WORK ITEM:
Copy the entries that follow, exactly and completely.

Records drawn from a dataset:
------------

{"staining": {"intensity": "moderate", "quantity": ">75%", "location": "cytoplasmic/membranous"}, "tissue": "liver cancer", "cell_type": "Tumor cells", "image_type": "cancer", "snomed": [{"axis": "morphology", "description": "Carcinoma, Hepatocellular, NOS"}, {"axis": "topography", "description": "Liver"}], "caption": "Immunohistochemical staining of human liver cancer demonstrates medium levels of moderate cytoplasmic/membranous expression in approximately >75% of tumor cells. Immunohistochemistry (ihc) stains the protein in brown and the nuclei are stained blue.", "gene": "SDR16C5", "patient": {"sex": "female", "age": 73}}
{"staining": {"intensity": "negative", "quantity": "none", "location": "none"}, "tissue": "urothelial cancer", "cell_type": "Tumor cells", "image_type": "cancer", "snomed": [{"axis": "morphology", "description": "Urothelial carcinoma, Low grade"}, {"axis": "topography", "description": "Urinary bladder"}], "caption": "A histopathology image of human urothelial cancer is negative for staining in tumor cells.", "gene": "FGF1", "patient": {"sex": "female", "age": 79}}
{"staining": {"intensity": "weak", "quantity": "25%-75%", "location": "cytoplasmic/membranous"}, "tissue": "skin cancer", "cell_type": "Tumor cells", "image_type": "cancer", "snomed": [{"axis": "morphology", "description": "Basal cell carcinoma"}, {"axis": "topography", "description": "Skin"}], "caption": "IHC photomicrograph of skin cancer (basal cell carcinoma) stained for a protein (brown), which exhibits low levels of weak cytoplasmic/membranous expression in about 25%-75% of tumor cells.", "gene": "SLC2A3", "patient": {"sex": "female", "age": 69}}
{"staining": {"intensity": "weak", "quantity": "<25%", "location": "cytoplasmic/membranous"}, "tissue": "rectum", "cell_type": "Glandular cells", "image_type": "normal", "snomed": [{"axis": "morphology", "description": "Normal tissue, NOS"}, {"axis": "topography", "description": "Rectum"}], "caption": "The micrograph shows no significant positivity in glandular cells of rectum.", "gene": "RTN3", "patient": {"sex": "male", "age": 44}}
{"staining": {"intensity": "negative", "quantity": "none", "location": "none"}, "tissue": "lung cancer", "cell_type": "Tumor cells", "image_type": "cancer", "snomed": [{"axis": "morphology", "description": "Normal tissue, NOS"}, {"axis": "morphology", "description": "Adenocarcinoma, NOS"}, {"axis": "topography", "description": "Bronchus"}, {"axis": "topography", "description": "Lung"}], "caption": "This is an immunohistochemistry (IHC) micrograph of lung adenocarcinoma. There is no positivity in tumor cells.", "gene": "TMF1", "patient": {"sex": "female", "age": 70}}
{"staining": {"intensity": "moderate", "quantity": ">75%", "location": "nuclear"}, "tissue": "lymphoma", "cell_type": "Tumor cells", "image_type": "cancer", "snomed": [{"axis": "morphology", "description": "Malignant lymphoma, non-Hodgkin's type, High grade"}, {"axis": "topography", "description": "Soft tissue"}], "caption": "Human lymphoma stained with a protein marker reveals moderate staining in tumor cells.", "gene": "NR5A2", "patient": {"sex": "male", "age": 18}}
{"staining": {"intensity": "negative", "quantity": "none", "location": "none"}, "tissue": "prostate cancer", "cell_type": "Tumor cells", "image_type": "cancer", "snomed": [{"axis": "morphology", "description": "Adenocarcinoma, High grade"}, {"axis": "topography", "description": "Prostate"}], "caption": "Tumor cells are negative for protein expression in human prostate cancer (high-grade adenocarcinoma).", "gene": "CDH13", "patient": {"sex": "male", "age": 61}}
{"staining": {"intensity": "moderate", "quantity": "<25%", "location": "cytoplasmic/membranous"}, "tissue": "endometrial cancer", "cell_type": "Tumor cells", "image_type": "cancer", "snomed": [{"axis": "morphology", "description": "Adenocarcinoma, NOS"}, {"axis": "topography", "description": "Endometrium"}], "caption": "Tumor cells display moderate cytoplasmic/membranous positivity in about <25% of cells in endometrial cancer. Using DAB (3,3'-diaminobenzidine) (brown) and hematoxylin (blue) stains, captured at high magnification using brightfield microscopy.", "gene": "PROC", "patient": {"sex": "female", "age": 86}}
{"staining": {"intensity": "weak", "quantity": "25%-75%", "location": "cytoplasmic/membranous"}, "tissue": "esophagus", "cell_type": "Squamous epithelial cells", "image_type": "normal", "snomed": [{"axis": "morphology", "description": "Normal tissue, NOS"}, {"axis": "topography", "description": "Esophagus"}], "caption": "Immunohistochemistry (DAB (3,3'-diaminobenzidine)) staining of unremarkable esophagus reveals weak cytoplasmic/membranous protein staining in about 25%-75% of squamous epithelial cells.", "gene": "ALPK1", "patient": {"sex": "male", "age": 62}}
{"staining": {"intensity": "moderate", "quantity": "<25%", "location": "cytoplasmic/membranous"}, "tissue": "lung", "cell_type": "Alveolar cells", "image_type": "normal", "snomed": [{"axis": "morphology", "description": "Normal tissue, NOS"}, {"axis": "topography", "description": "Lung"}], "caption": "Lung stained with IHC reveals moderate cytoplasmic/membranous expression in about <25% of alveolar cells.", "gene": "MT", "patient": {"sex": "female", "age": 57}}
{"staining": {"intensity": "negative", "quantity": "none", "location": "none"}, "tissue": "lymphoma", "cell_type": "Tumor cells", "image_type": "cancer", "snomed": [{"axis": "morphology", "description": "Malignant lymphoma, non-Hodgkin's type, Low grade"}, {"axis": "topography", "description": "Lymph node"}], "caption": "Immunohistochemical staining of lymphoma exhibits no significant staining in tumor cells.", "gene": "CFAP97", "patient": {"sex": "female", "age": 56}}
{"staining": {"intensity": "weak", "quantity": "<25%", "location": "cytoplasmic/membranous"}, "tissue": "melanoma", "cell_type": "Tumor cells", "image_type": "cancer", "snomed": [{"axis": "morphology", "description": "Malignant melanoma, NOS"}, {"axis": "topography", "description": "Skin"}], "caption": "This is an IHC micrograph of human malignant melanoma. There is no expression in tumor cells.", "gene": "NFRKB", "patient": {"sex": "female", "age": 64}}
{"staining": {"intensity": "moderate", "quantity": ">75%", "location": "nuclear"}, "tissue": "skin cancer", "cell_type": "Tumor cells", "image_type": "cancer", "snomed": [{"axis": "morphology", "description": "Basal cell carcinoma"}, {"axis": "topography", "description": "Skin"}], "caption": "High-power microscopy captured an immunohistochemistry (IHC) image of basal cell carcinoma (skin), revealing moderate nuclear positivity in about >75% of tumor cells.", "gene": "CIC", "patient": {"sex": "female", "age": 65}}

------------

SOLUTION TO THE PROBLEM:
{"staining": {"intensity": "moderate", "quantity": ">75%", "location": "cytoplasmic/membranous"}, "tissue": "liver cancer", "cell_type": "Tumor cells", "image_type": "cancer", "snomed": [{"axis": "morphology", "description": "Carcinoma, Hepatocellular, NOS"}, {"axis": "topography", "description": "Liver"}], "caption": "Immunohistochemical staining of human liver cancer demonstrates medium levels of moderate cytoplasmic/membranous expression in approximately >75% of tumor cells. Immunohistochemistry (ihc) stains the protein in brown and the nuclei are stained blue.", "gene": "SDR16C5", "patient": {"sex": "female", "age": 73}}
{"staining": {"intensity": "negative", "quantity": "none", "location": "none"}, "tissue": "urothelial cancer", "cell_type": "Tumor cells", "image_type": "cancer", "snomed": [{"axis": "morphology", "description": "Urothelial carcinoma, Low grade"}, {"axis": "topography", "description": "Urinary bladder"}], "caption": "A histopathology image of human urothelial cancer is negative for staining in tumor cells.", "gene": "FGF1", "patient": {"sex": "female", "age": 79}}
{"staining": {"intensity": "weak", "quantity": "25%-75%", "location": "cytoplasmic/membranous"}, "tissue": "skin cancer", "cell_type": "Tumor cells", "image_type": "cancer", "snomed": [{"axis": "morphology", "description": "Basal cell carcinoma"}, {"axis": "topography", "description": "Skin"}], "caption": "IHC photomicrograph of skin cancer (basal cell carcinoma) stained for a protein (brown), which exhibits low levels of weak cytoplasmic/membranous expression in about 25%-75% of tumor cells.", "gene": "SLC2A3", "patient": {"sex": "female", "age": 69}}
{"staining": {"intensity": "weak", "quantity": "<25%", "location": "cytoplasmic/membranous"}, "tissue": "rectum", "cell_type": "Glandular cells", "image_type": "normal", "snomed": [{"axis": "morphology", "description": "Normal tissue, NOS"}, {"axis": "topography", "description": "Rectum"}], "caption": "The micrograph shows no significant positivity in glandular cells of rectum.", "gene": "RTN3", "patient": {"sex": "male", "age": 44}}
{"staining": {"intensity": "negative", "quantity": "none", "location": "none"}, "tissue": "lung cancer", "cell_type": "Tumor cells", "image_type": "cancer", "snomed": [{"axis": "morphology", "description": "Normal tissue, NOS"}, {"axis": "morphology", "description": "Adenocarcinoma, NOS"}, {"axis": "topography", "description": "Bronchus"}, {"axis": "topography", "description": "Lung"}], "caption": "This is an immunohistochemistry (IHC) micrograph of lung adenocarcinoma. There is no positivity in tumor cells.", "gene": "TMF1", "patient": {"sex": "female", "age": 70}}
{"staining": {"intensity": "moderate", "quantity": ">75%", "location": "nuclear"}, "tissue": "lymphoma", "cell_type": "Tumor cells", "image_type": "cancer", "snomed": [{"axis": "morphology", "description": "Malignant lymphoma, non-Hodgkin's type, High grade"}, {"axis": "topography", "description": "Soft tissue"}], "caption": "Human lymphoma stained with a protein marker reveals moderate staining in tumor cells.", "gene": "NR5A2", "patient": {"sex": "male", "age": 18}}
{"staining": {"intensity": "negative", "quantity": "none", "location": "none"}, "tissue": "prostate cancer", "cell_type": "Tumor cells", "image_type": "cancer", "snomed": [{"axis": "morphology", "description": "Adenocarcinoma, High grade"}, {"axis": "topography", "description": "Prostate"}], "caption": "Tumor cells are negative for protein expression in human prostate cancer (high-grade adenocarcinoma).", "gene": "CDH13", "patient": {"sex": "male", "age": 61}}
{"staining": {"intensity": "moderate", "quantity": "<25%", "location": "cytoplasmic/membranous"}, "tissue": "endometrial cancer", "cell_type": "Tumor cells", "image_type": "cancer", "snomed": [{"axis": "morphology", "description": "Adenocarcinoma, NOS"}, {"axis": "topography", "description": "Endometrium"}], "caption": "Tumor cells display moderate cytoplasmic/membranous positivity in about <25% of cells in endometrial cancer. Using DAB (3,3'-diaminobenzidine) (brown) and hematoxylin (blue) stains, captured at high magnification using brightfield microscopy.", "gene": "PROC", "patient": {"sex": "female", "age": 86}}
{"staining": {"intensity": "weak", "quantity": "25%-75%", "location": "cytoplasmic/membranous"}, "tissue": "esophagus", "cell_type": "Squamous epithelial cells", "image_type": "normal", "snomed": [{"axis": "morphology", "description": "Normal tissue, NOS"}, {"axis": "topography", "description": "Esophagus"}], "caption": "Immunohistochemistry (DAB (3,3'-diaminobenzidine)) staining of unremarkable esophagus reveals weak cytoplasmic/membranous protein staining in about 25%-75% of squamous epithelial cells.", "gene": "ALPK1", "patient": {"sex": "male", "age": 62}}
{"staining": {"intensity": "moderate", "quantity": "<25%", "location": "cytoplasmic/membranous"}, "tissue": "lung", "cell_type": "Alveolar cells", "image_type": "normal", "snomed": [{"axis": "morphology", "description": "Normal tissue, NOS"}, {"axis": "topography", "description": "Lung"}], "caption": "Lung stained with IHC reveals moderate cytoplasmic/membranous expression in about <25% of alveolar cells.", "gene": "MT", "patient": {"sex": "female", "age": 57}}
{"staining": {"intensity": "negative", "quantity": "none", "location": "none"}, "tissue": "lymphoma", "cell_type": "Tumor cells", "image_type": "cancer", "snomed": [{"axis": "morphology", "description": "Malignant lymphoma, non-Hodgkin's type, Low grade"}, {"axis": "topography", "description": "Lymph node"}], "caption": "Immunohistochemical staining of lymphoma exhibits no significant staining in tumor cells.", "gene": "CFAP97", "patient": {"sex": "female", "age": 56}}
{"staining": {"intensity": "weak", "quantity": "<25%", "location": "cytoplasmic/membranous"}, "tissue": "melanoma", "cell_type": "Tumor cells", "image_type": "cancer", "snomed": [{"axis": "morphology", "description": "Malignant melanoma, NOS"}, {"axis": "topography", "description": "Skin"}], "caption": "This is an IHC micrograph of human malignant melanoma. There is no expression in tumor cells.", "gene": "NFRKB", "patient": {"sex": "female", "age": 64}}
{"staining": {"intensity": "moderate", "quantity": ">75%", "location": "nuclear"}, "tissue": "skin cancer", "cell_type": "Tumor cells", "image_type": "cancer", "snomed": [{"axis": "morphology", "description": "Basal cell carcinoma"}, {"axis": "topography", "description": "Skin"}], "caption": "High-power microscopy captured an immunohistochemistry (IHC) image of basal cell carcinoma (skin), revealing moderate nuclear positivity in about >75% of tumor cells.", "gene": "CIC", "patient": {"sex": "female", "age": 65}}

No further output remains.